I have climbed the mountain of truth, and on its peak grows the mystical cranberry. Actually, that's complete rubbish. Cranberries grow in acidic marshes. Still, I have tasted the crisp, clear future, and I have had to wade through a wall of overvarietized consumerism to do so.
For to buy a suitable 100% cranberry juice blend in this country is a thoroughly infuriating task.
Firstly, what most people know as cranberry juice is in fact cranberry juice COCKTAIL, which is a 27% juice blend that's mostly, you guessed it, High Fructose Corn Syrup. So forget anything with the word "Cocktail" on the bottle. On a wildly tangential note, Tom Cruise can go fuck himself. But anyway.
Second, once you have determined that you are looking at a bottle of something that is indeed 100% juice, you must wade through the various trendy Cran-Whatevers. Cran-Raspberry, which tastes like perfume. Cran-Pomegranate, which isn't bad but is sort of a distraction from the pursuit of truth. Cran-Blueberry, which is just disappointing. Et cetera, ad nauseum.

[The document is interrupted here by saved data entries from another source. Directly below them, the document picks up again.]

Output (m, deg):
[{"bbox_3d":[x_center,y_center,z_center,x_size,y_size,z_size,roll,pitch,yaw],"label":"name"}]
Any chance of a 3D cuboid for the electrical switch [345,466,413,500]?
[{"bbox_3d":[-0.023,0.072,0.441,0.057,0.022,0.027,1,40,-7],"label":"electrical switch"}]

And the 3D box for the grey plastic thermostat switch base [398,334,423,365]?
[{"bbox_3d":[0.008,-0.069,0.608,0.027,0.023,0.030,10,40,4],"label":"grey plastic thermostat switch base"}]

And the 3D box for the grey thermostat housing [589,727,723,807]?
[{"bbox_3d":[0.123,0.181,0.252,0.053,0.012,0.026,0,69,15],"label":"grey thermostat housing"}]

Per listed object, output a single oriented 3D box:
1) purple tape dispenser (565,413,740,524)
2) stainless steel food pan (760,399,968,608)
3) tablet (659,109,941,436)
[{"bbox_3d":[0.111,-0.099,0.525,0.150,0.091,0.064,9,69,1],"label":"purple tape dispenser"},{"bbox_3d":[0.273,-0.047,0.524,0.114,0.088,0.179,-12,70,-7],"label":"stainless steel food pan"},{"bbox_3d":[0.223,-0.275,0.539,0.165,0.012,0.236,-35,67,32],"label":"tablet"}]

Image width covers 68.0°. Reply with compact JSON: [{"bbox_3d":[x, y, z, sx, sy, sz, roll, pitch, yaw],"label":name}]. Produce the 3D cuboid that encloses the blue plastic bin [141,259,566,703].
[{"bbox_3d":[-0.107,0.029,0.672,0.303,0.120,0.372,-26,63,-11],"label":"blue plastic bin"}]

Now you've found it. The bottle says Cranberry, 100% Juice. Thing of it is, it is almost certainly not 100% Cranberry Juice. This is in fact available, however expensive, and moreover it is proof that Man can indeed burn himself if he stands too close to the infinite fire of truth. I have tried it, and it is rather like having your lungs forcibly filled with cranberry sauce in some sort of Thanksgiving ritual gone awry.
It is in the best interest of the casual consumer to find a cranberry-centric 100% Juice that exhalts the cranberry without smothering it.

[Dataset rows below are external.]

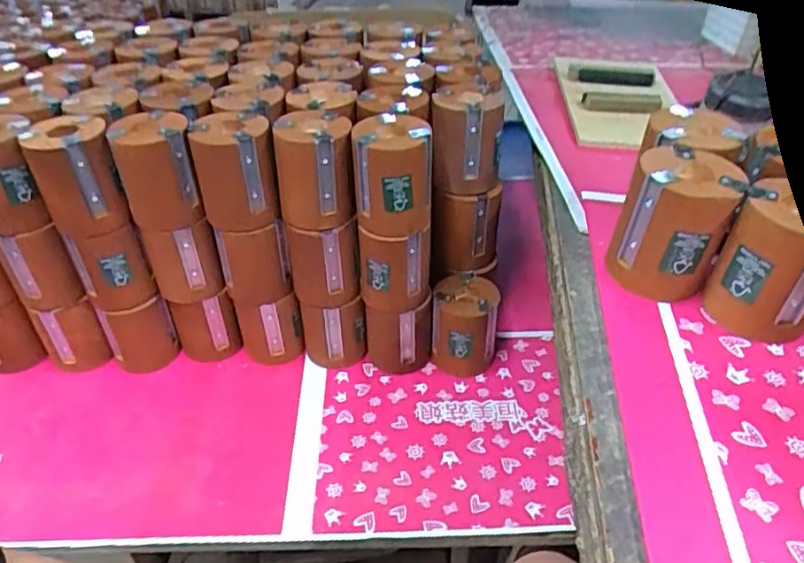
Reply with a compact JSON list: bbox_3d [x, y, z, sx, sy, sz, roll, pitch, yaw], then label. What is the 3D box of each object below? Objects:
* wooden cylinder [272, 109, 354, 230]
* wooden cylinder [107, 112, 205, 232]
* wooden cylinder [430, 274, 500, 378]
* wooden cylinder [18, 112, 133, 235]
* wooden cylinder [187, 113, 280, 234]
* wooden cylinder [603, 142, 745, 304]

And to understand smothering, you must understand the grape.
I am fond of that vine-ripened potentate, and of its viscous liquid that has graced the lips of Caesar and the veins of Jesus Christ. But there is a time and a place for the vino, and it is not in the humble Zen temple of the cranberry.

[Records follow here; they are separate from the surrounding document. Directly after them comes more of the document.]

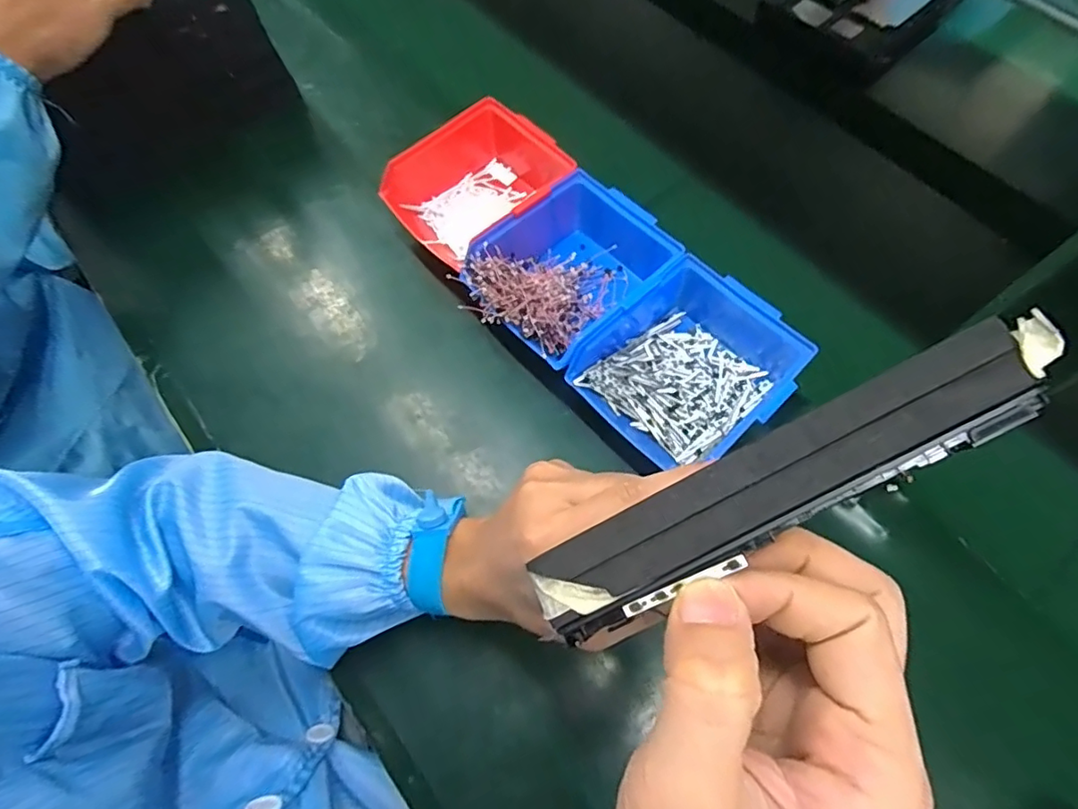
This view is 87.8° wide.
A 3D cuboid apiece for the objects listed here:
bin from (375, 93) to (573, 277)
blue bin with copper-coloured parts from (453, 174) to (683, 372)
[{"bbox_3d":[-0.046,-0.190,0.506,0.157,0.073,0.119,-35,70,-15],"label":"bin"},{"bbox_3d":[0.030,-0.104,0.463,0.166,0.076,0.120,-39,71,-17],"label":"blue bin with copper-coloured parts"}]

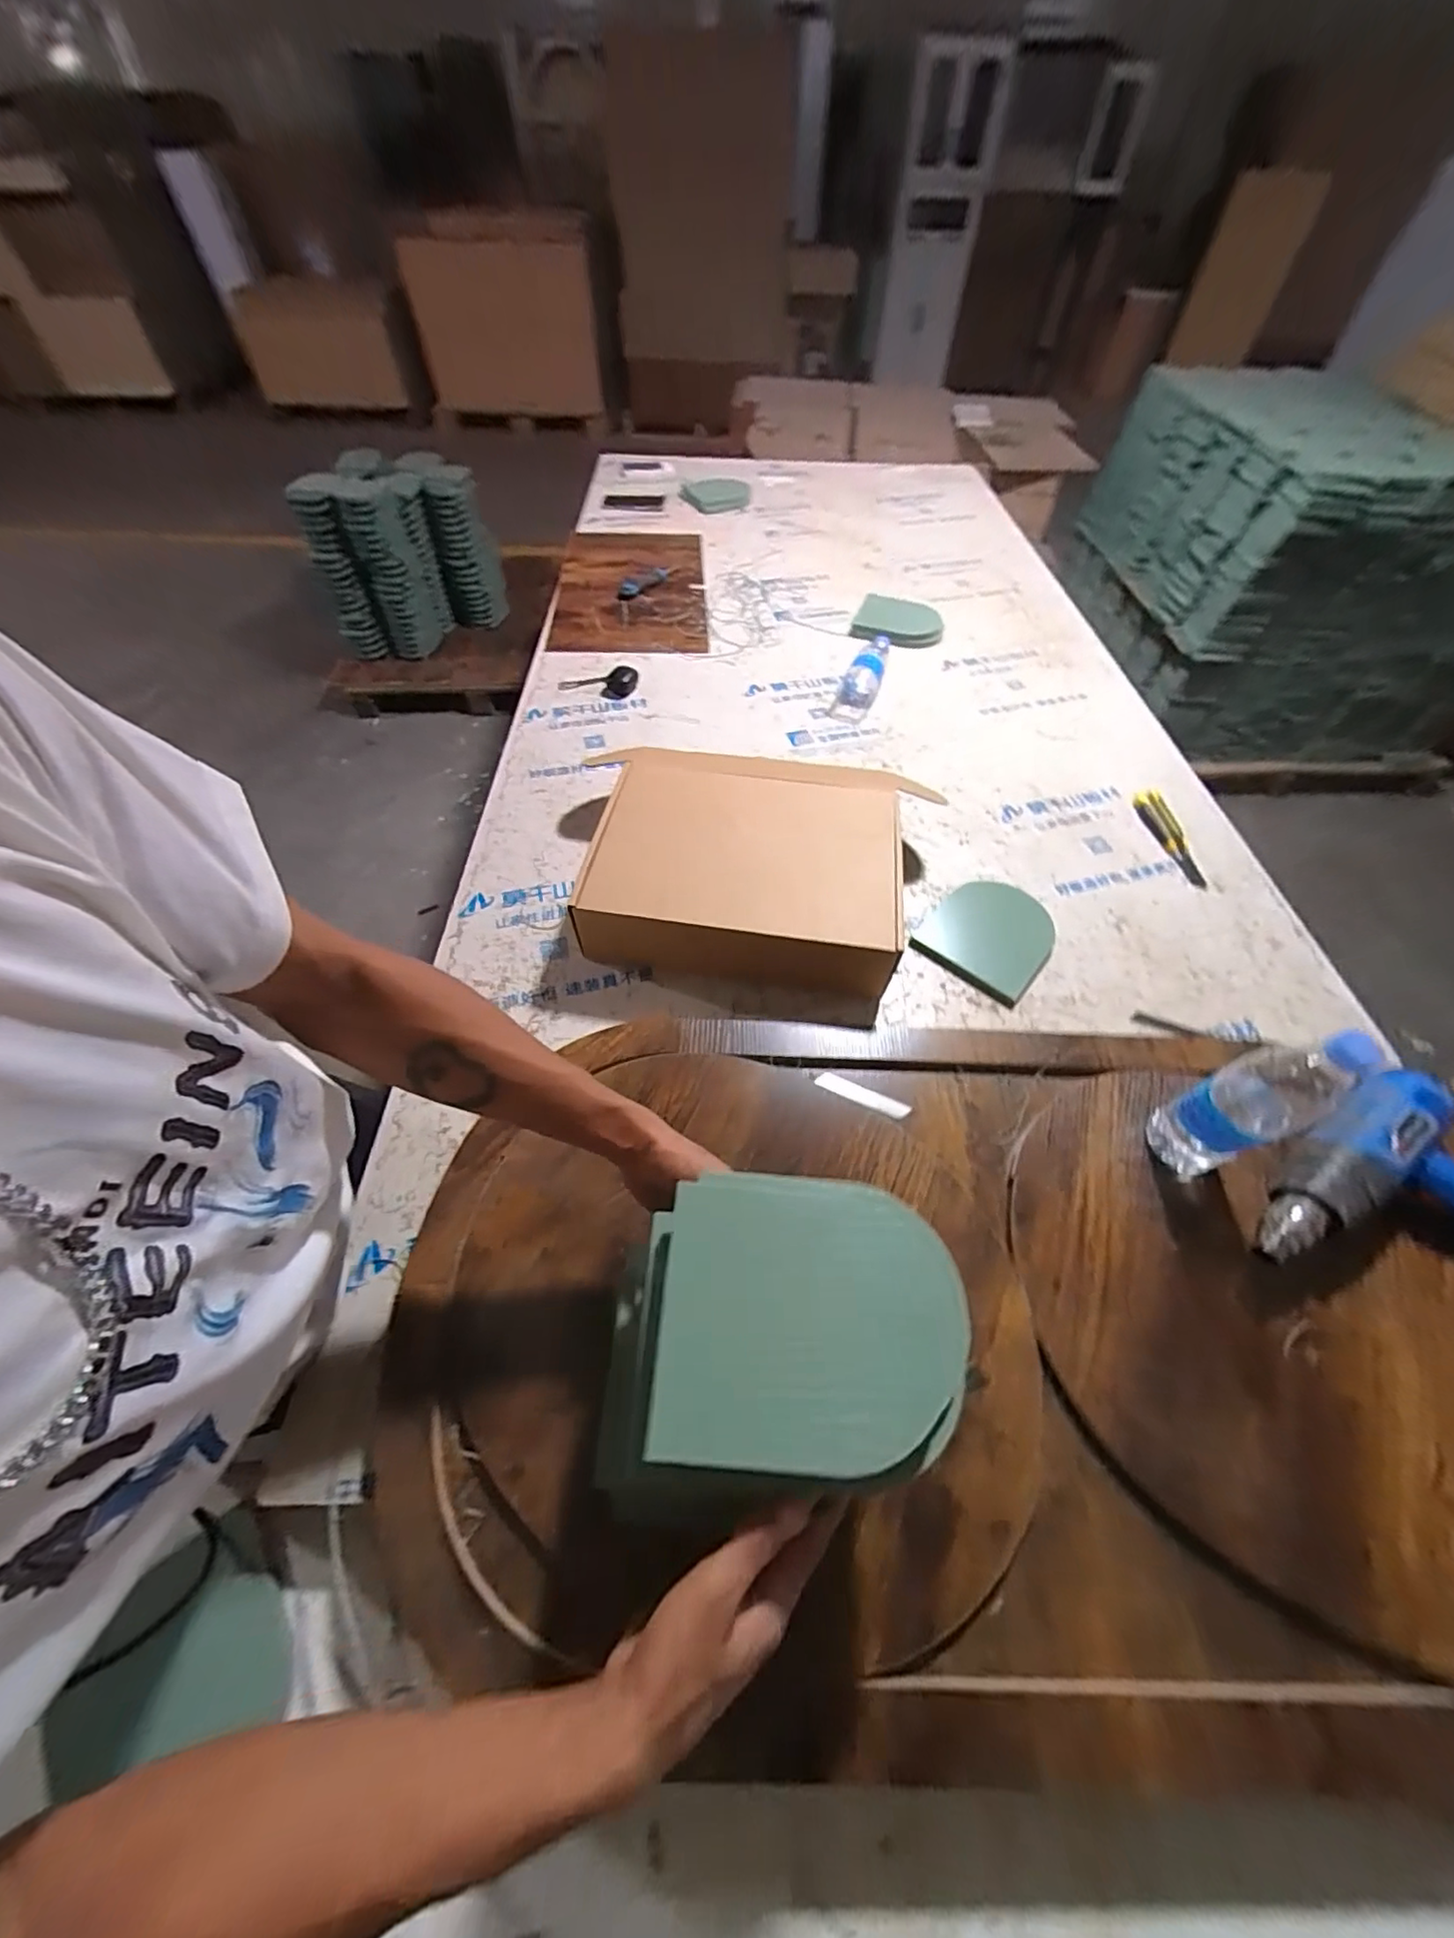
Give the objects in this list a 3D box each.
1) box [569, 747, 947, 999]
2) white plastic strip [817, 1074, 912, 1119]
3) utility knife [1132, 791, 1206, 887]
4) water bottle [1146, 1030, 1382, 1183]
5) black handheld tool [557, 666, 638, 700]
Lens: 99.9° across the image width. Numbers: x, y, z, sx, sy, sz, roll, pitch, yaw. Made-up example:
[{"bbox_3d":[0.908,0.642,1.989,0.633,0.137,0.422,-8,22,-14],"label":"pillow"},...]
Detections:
[{"bbox_3d":[0.038,-0.160,0.825,0.400,0.127,0.357,8,55,5],"label":"box"},{"bbox_3d":[0.150,0.139,0.675,0.103,0.004,0.020,21,58,14],"label":"white plastic strip"},{"bbox_3d":[0.681,-0.205,0.931,0.033,0.021,0.187,-7,56,-5],"label":"utility knife"},{"bbox_3d":[0.470,0.120,0.550,0.057,0.219,0.074,-22,56,-18],"label":"water bottle"},{"bbox_3d":[-0.240,-0.530,1.136,0.147,0.023,0.077,-4,55,-3],"label":"black handheld tool"}]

Yet, America's premiere juicierre, Ocean Spray, insists on draping their 100% Cranberry with the thick cloak of the grape, and the truth becomes lost. I do not want to think of the grape when I drink the cranberry. I do not want my mind polluted. The grape is an ass, a lugubrious houseguest overstaying his welcome. This is not a Roman bacchanal. This is serious.
This leaves us, at least in the Milwaukee market, with Langer's and Northland brand 100% Juice Cranberry Blends, and both of them know the answer: pear juice.
The pear is a solid yet perennially underrated pillar of the community among fruits, its stalwart nobility tarnished by the indignity of cafeteria fruit cup. Yet in the company of the cranberry, the two become truly alive, like the tall, square-jawed man of few words with a vivacious red-headed whirlwind on his arm, the type of couple who are a must-have on any social scene, the sort who assert control of any business arrangement or high-class soiree.
Yes, there's a bit of apple juice along for the ride but to hell with it. Northland even allow the boorish grape to stick his nose in the door like a third-rate W.C. Fields. This is inconsequential. These two brands allow the clarion chords of integrity and justice to shine through their beverages, even if you must hunt through literally dozens of timewasting varietals to find the one true beacon.
On a manufacturing perspective, I salute you.
And now, to get to the core of the annoyance. The Jewel-Osco chain of supermarket/drugstores have permanently gone under. Their location on North Avenue has been bought out by Pick 'N Save, and already compromises are surfacing in their stock. No longer can you purchase the $1.89 box of eleven Twix bars, you must buy the bag of ten for $2.79. Actually, that in and of itself has helped me swear off the Twix bars, but there remains the looming juice crisis.
Langer's Cranberry 100% Juice has vanished entirely from the shelves, and the Northland equivalent is now only available in the smaller size.
I am annoyed.
But I bought the small one anyway, and am drinking it now. It's nice.